Any help on getting to the bottom of this would be greatly appreciated.
Possible Diagnosis and Solution:
So I think I've figured out what's happening. It all centers around when I decreased the number of concurrent tasks that can happen at a given time from 4 -> 3 with a Task Timeout of 30 minutes. Here is what I think happens.
- 00:00 Task A starts and completes successfully
- 00:05 Task A's completion triggers tasks [ SLOWTASK-2, SLOWTASK-3, NOTSLOW-4...NOTSLOW-12]
- 00:10 ST-2 Still Running
ST-3 Still Running
NST-4 Runs & Completes
NST-5 Runs & Completes
NST-6..12 Queued
- 00:25 ST-2 Still Running
ST-3 Still Running
NST-6 Runs & Completes
NST-7 Runs & Completes
NST-8..12 Queued
- 00:35 ST-2 Still Running <--- Times Up!
ST-3 Still Running
NST-8 Runs & Completes
NST-9 Runs & Completes
NST-10..12 Queued <-- Incomplete and never started tasks
Since the time that NOTSLOW-10 thru NOTSLOW-12 have been queued exceeds the Task Timeout limit, they get listed as failed. The task didn't fail the usual way we are accustomed to which are usually script error, file contention (someone is writing the file while a task wants to read it), or something is wrong with the datasource (db permissions, file path doesn't exist). The failure is literally that nothing happened, it got queued up, but never got to take the stage, or contact the engine as they say.

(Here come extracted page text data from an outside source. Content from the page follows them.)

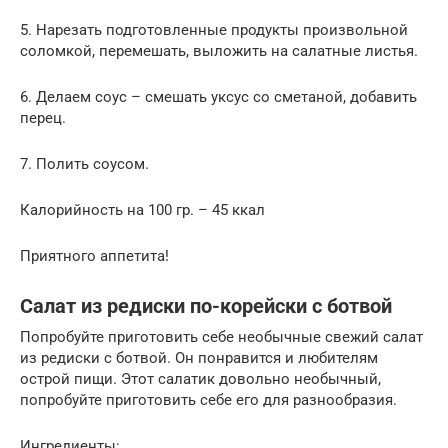
5. Нарезать подготовленные продукты произвольной
соломкой, перемешать, выложить на салатные листья.
6. Делаем соус – смешать уксус со сметаной, добавить
перец.
7. Полить соусом.
Калорийность на 100 гр. – 45 ккал
Приятного аппетита!
Салат из редиски по-корейски с ботвой
Попробуйте приготовить себе необычные свежий салат
из редиски с ботвой. Он понравится и любителям
острой пищи. Этот салатик довольно необычный,
попробуйте приготовить себе его для разнообразия.
Ингредиенты: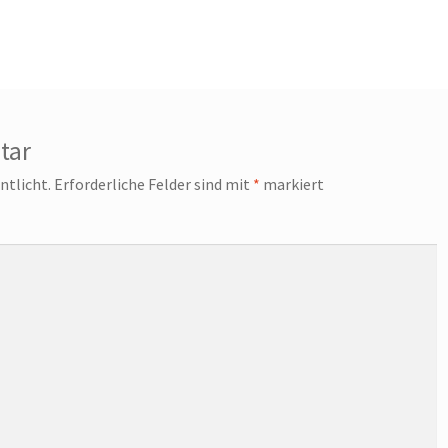
tar
ntlicht.
Erforderliche Felder sind mit
*
markiert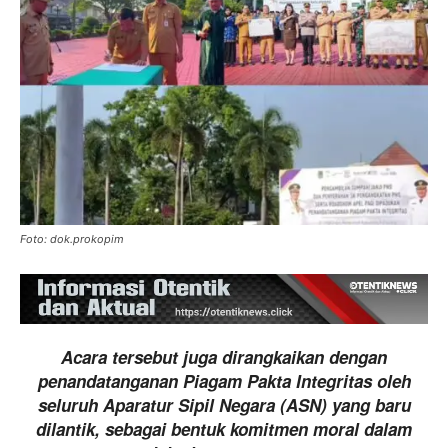
Foto: dok.prokopim
Acara tersebut juga dirangkaikan dengan
penandatanganan Piagam Pakta Integritas oleh
seluruh Aparatur Sipil Negara (ASN) yang baru
dilantik, sebagai bentuk komitmen moral dalam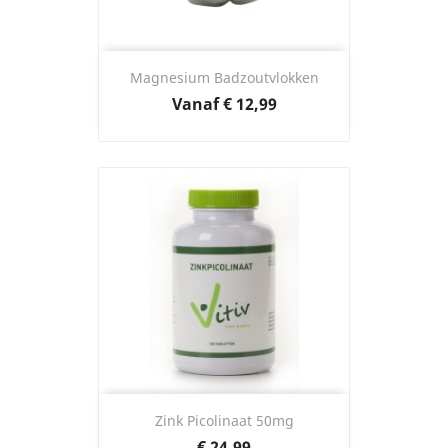
Magnesium Badzoutvlokken
Prijs
Vanaf
€ 12,99
Zink Picolinaat 50mg
Prijs
€ 24,99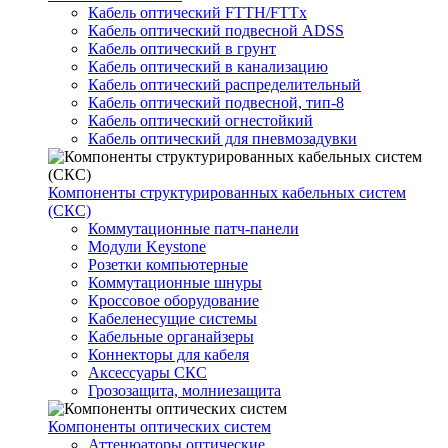
Кабель оптический FTTH/FTTx
Кабель оптический подвесной ADSS
Кабель оптический в грунт
Кабель оптический в канализацию
Кабель оптический распределительный
Кабель оптический подвесной, тип-8
Кабель оптический огнестойкий
Кабель оптический для пневмозадувки
Компоненты структурированных кабельных систем
(СКС)
Коммутационные патч-панели
Модули Keystone
Розетки компьютерные
Коммутационные шнуры
Кроссовое оборудование
Кабеленесущие системы
Кабельные органайзеры
Коннекторы для кабеля
Аксессуары СКС
Грозозащита, молниезащита
Компоненты оптических систем
Аттенюаторы оптические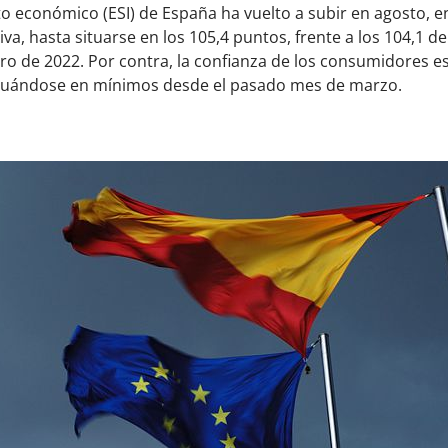
to económico (ESI) de España ha vuelto a subir en agosto, 
, hasta situarse en los 105,4 puntos, frente a los 104,1 de 
ro de 2022. Por contra, la confianza de los consumidores e
ituándose en mínimos desde el pasado mes de marzo.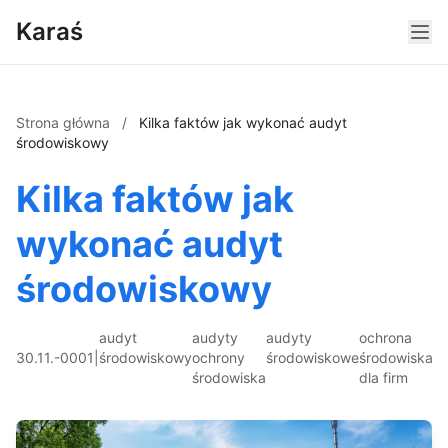
Karaś
Strona główna
/
Kilka faktów jak wykonać audyt
środowiskowy
Kilka faktów jak
wykonać audyt
środowiskowy
audyt
audyty
audyty
ochrona
30.11.-0001
|
środowiskowy
ochrony
środowiskowe
środowiska
środowiska
dla firm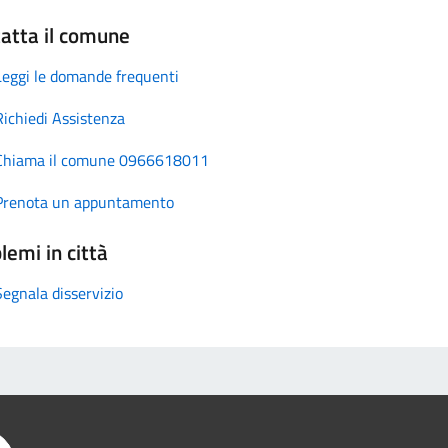
atta il comune
Leggi le domande frequenti
Richiedi Assistenza
Chiama il comune 0966618011
Prenota un appuntamento
lemi in città
Segnala disservizio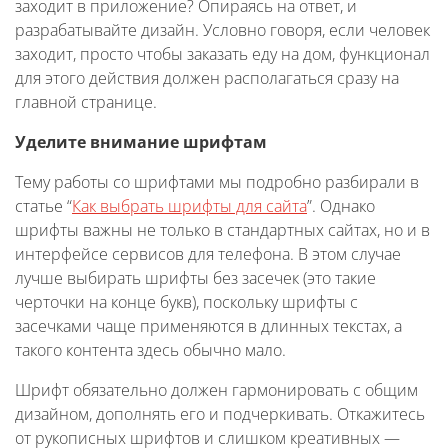
заходит в приложение? Опираясь на ответ, и
разрабатывайте дизайн. Условно говоря, если человек
заходит, просто чтобы заказать еду на дом, функционал
для этого действия должен располагаться сразу на
главной странице.
Уделите внимание шрифтам
Тему работы со шрифтами мы подробно разбирали в
статье “
Как выбрать шрифты для сайта
”. Однако
шрифты важны не только в стандартных сайтах, но и в
интерфейсе сервисов для телефона. В этом случае
лучше выбирать шрифты без засечек (это такие
черточки на конце букв), поскольку шрифты с
засечками чаще применяются в длинных текстах, а
такого контента здесь обычно мало.
Шрифт обязательно должен гармонировать с общим
дизайном, дополнять его и подчеркивать. Откажитесь
от рукописных шрифтов и слишком креативных —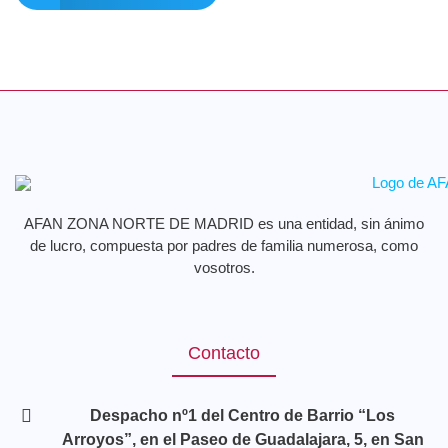
AFAN ZONA NORTE DE MADRID es una entidad, sin ánimo
de lucro, compuesta por padres de familia numerosa, como
vosotros.
Contacto
Despacho nº1 del Centro de Barrio “Los
Arroyos”, en el Paseo de Guadalajara, 5, en San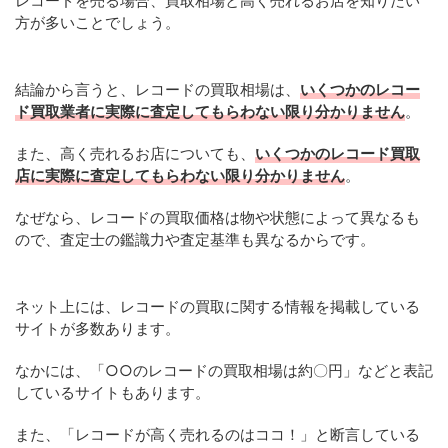
レコードを売る場合、買取相場と高く売れるお店を知りたい
方が多いことでしょう。
結論から言うと、レコードの買取相場は、
いくつかのレコー
ド買取業者に実際に査定してもらわない限り分かりません
。
また、高く売れるお店についても、
いくつかのレコード買取
店に実際に査定してもらわない限り分かりません
。
なぜなら、レコードの買取価格は物や状態によって異なるも
ので、査定士の鑑識力や査定基準も異なるからです。
ネット上には、レコードの買取に関する情報を掲載している
サイトが多数あります。
なかには、「○○のレコードの買取相場は約〇円」などと表記
しているサイトもあります。
また、「レコードが高く売れるのはココ！」と断言している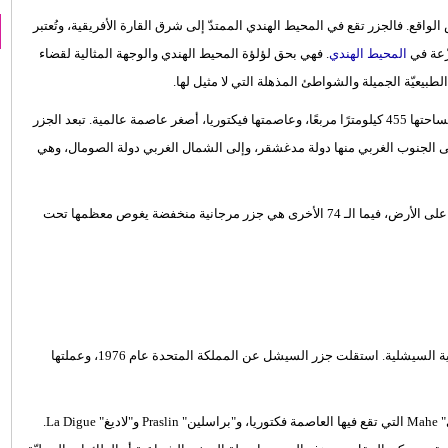
 الواقع. فالجزر تقع في المحيط الهندي الممتدّ إلى شرق القارة الأفريقية، وتُعتبر
المحيط الهندي
. فهي بحق لؤلؤة المحيط الهندي والوجهة المثالية لقضاء
لطبيعيّة الجميلة والشواطئ المذهلة التي لا مثيل لها.
تقع جزر السيشل في المحيط الهندي، وهي تابعة للقارة الإفريقيّة. تبلغ مساحتها 455 كيلومترًا مربعًا، وعاصمتها فيكتوريا، أصغر عاصمة عالمية. تبعد الجزر
ى الجنوب الغربي منها دولة مدغشقر، وإلى الشمال الغربي دولة الصومال، وهي
تتألف هذه الجزر من 115 جزيرة، بينها 41 جزيرة من أقدم جزر الغرانيت على الأرض، فيما الـ 74 الأخرى هي جزر مرجانية منخفضة يغوص معظمها تحت
ثمة لغات رسمية عدة في السيشل، هي: الإنجليزية، الفرنسية، والكريولية السيشلية. استقلت جزر السيشل عن المملكة المتحدة عام 1976، وعملتها
الجزر الرئيسية في جزر السيشل هي جزر صخرية، أبرزها: جزيرة "ماهي" Mahe التي تقع فيها العاصمة فكتوريا، و"براسلين" Praslin و"لاديغ" La Digue.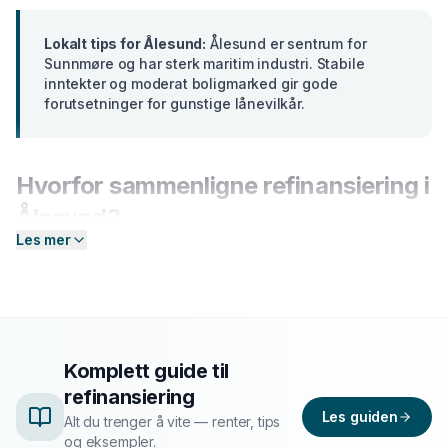
Lokalt tips for
Ålesund
:
Ålesund er sentrum for
Sunnmøre og har sterk maritim industri. Stabile
inntekter og moderat boligmarked gir gode
forutsetninger for gunstige lånevilkår.
Hvorfor sammenligne
refinansiering
i
Ålesund
?
Les mer
Banker i
Møre og Romsdal
tilbyr ulike renter basert på
din profil. En forskjell på bare 2 prosentpoeng på et lån
på 300 000 kr utgjør over
15 000 kr
i sparte
rentekostnader over 5 år. Hos Enkel Finansiering
sender du én forespørsel — så hjelper vi deg å
Komplett guide til
sammenligne aktuelle tilbud og finne det som passer
refinansiering
deg best.
Les guiden
Alt du trenger å vite — renter, tips
og eksempler.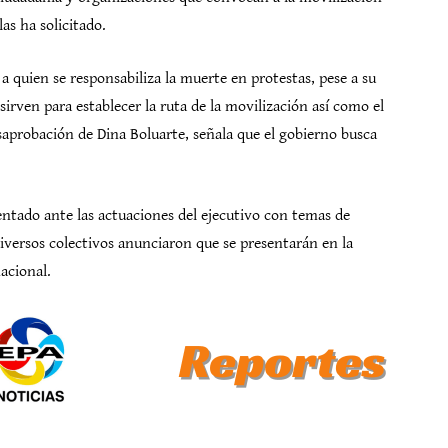
as ha solicitado.
a quien se responsabiliza la muerte en protestas, pese a su
 sirven para establecer la ruta de la movilización así como el
saprobación de Dina Boluarte, señala que el gobierno busca
ntado ante las actuaciones del ejecutivo con temas de
iversos colectivos anunciaron que se presentarán en la
acional.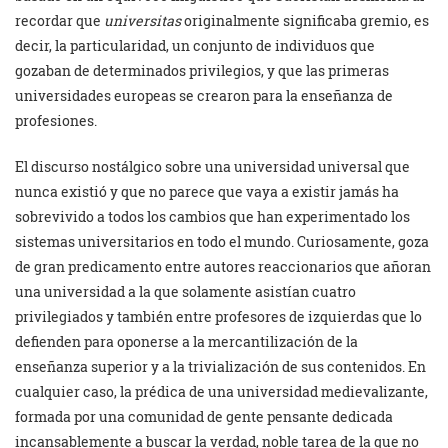
recordar que
universitas
originalmente significaba gremio, es
decir, la particularidad, un conjunto de individuos que
gozaban de determinados privilegios, y que las primeras
universidades europeas se crearon para la enseñanza de
profesiones.
El discurso nostálgico sobre una universidad universal que
nunca existió y que no parece que vaya a existir jamás ha
sobrevivido a todos los cambios que han experimentado los
sistemas universitarios en todo el mundo. Curiosamente, goza
de gran predicamento entre autores reaccionarios que añoran
una universidad a la que solamente asistían cuatro
privilegiados y también entre profesores de izquierdas que lo
defienden para oponerse a la mercantilización de la
enseñanza superior y a la trivialización de sus contenidos. En
cualquier caso, la prédica de una universidad medievalizante,
formada por una comunidad de gente pensante dedicada
incansablemente a buscar la verdad, noble tarea de la que no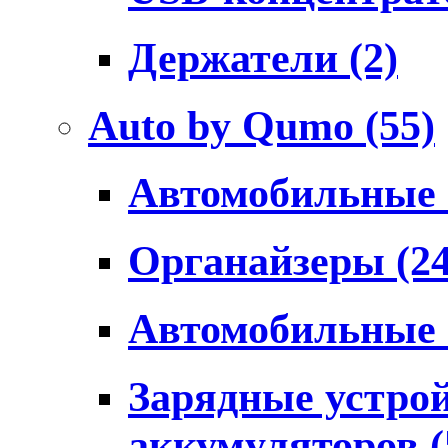
Держатели
(2)
Auto by Qumo
(55)
Автомобильные
Органайзеры
(2
Автомобильные
Зарядные устро
аккумуляторов
(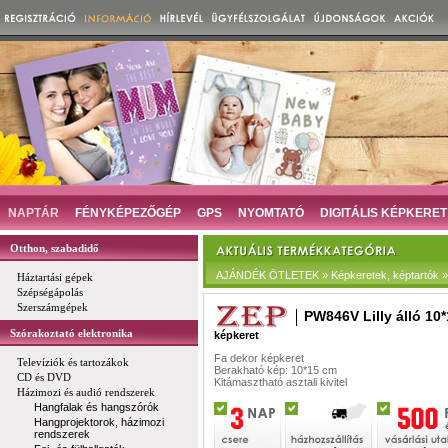
NAPTÁR
FÉNYKÉPEZŐGÉP
GPS
NYOMTATÓ
DIGITÁLIS KÉPKERET
Otthon, szabadidő
AJÁNDÉK ÖTLETEK » Képkeretek, képtartók »
Háztartási gépek
Szépségápolás
Szerszámgépek
PW846V Lilly álló 10
Szórakoztató elektronika
képkeret
Fa dekor képkeret
Televíziók és tartozákok
Berakható kép: 10*15 cm
CD és DVD
Kitámasztható asztali kivitel
Házimozi és audió rendszerek
Hangfalak és hangszórók
Hangprojektorok, házimozi
rendszerek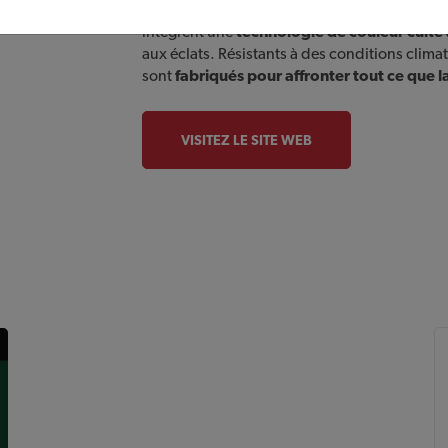
Conçus pour allier
esthétique, durabilité et
intègrent une
technologie de couleur cuite 
aux éclats. Résistants à des conditions clim
sont
fabriqués pour affronter tout ce que l
VISITEZ LE SITE WEB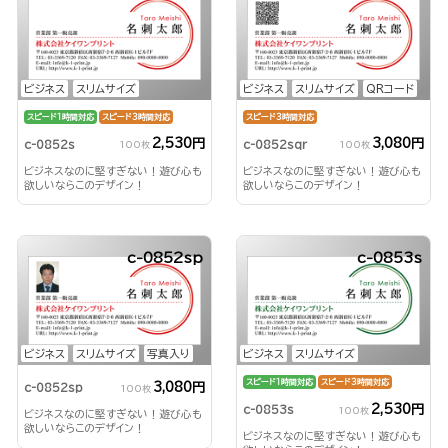
ビジネス
スリムサイズ
ビジネス
スリムサイズ
QRコード
スピード1時間対応
スピード3時間対応
スピード3時間対応
2,530円
3,080円
c-0852s
c-0852sqr
100枚
100枚
ビジネスなのに堅すぎない！遊び心も
ビジネスなのに堅すぎない！遊び心も
欲しいならこのデザイン！
欲しいならこのデザイン！
c-0852sp
c-0853s
ビジネス
スリムサイズ
写真入り
ビジネス
スリムサイズ
スピード1時間対応
スピード3時間対応
3,080円
c-0852sp
100枚
2,530円
c-0853s
100枚
ビジネスなのに堅すぎない！遊び心も
欲しいならこのデザイン！
ビジネスなのに堅すぎない！遊び心も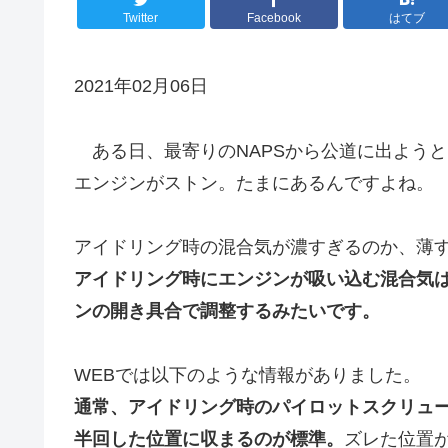
Twitter
Facebook
はてブ
2021年02月06日
ある日、最寄りのNAPSから公道に出よう
エンジンがストン。たまにあるんですよね。
アイドリング時の混合気が濃すぎるのか、薄
アイドリング時にエンジンが吸い込む混合気
ンの開き具合で調整するみたいです。
WEBでは以下のような情報がありました。
通常、アイドリング時のパイロットスクリュー
半回した位置に収まるのが標準。
ズレた位置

I'm going to increase my concurrent tasks limits and see if that provides any relief.
Possible Diagnosis and Solution:
So I think I've figured out what's happening. It all centers around when I decreased the number of concurrent tasks that can happen at a given time from 4 -> 3 with a Task Timeout of 30 minutes. Here is what I think happens.
- 00:00 Task A starts and completes successfully
- 00:05 Task A's completion triggers tasks [ SLOWTASK-2, SLOWTASK-3, NOTSLOW-4...NOTSLOW-12]
- 00:10 ST-2 Still Running
ST-3 Still Running
NST-4 Runs & Completes
NST-5 Runs & Completes
NST-6..12 Queued
- 00:25 ST-2 Still Running
ST-3 Still Running
NST-6 Runs & Completes
NST-7 Runs & Completes
NST-8..12 Queued
- 00:35 ST-2 Still Running <--- Times Up!
ST-3 Still Running
NST-8 Runs & Completes
NST-9 Runs & Completes
NST-10..12 Queued <-- Incomplete and never started tasks
Since the time that NOTSLOW-10 thru NOTSLOW-12 have been queued exceeds the Task Timeout limit, they get listed as failed. The task didn't fail the usual way we are accustomed to which are usually script error, file contention (someone is writing the file while a task wants to read it), or something is wrong with the datasource (db permissions, file path doesn't exist). The failure is literally that nothing happened, it got queued up, but never got to take the stage, or contact the engine as they say.
I'm going to increase my concurrent tasks limits and see if that provides any relief.
I solved it here. Changing EngineTimeout(minutes) from 30 to 120.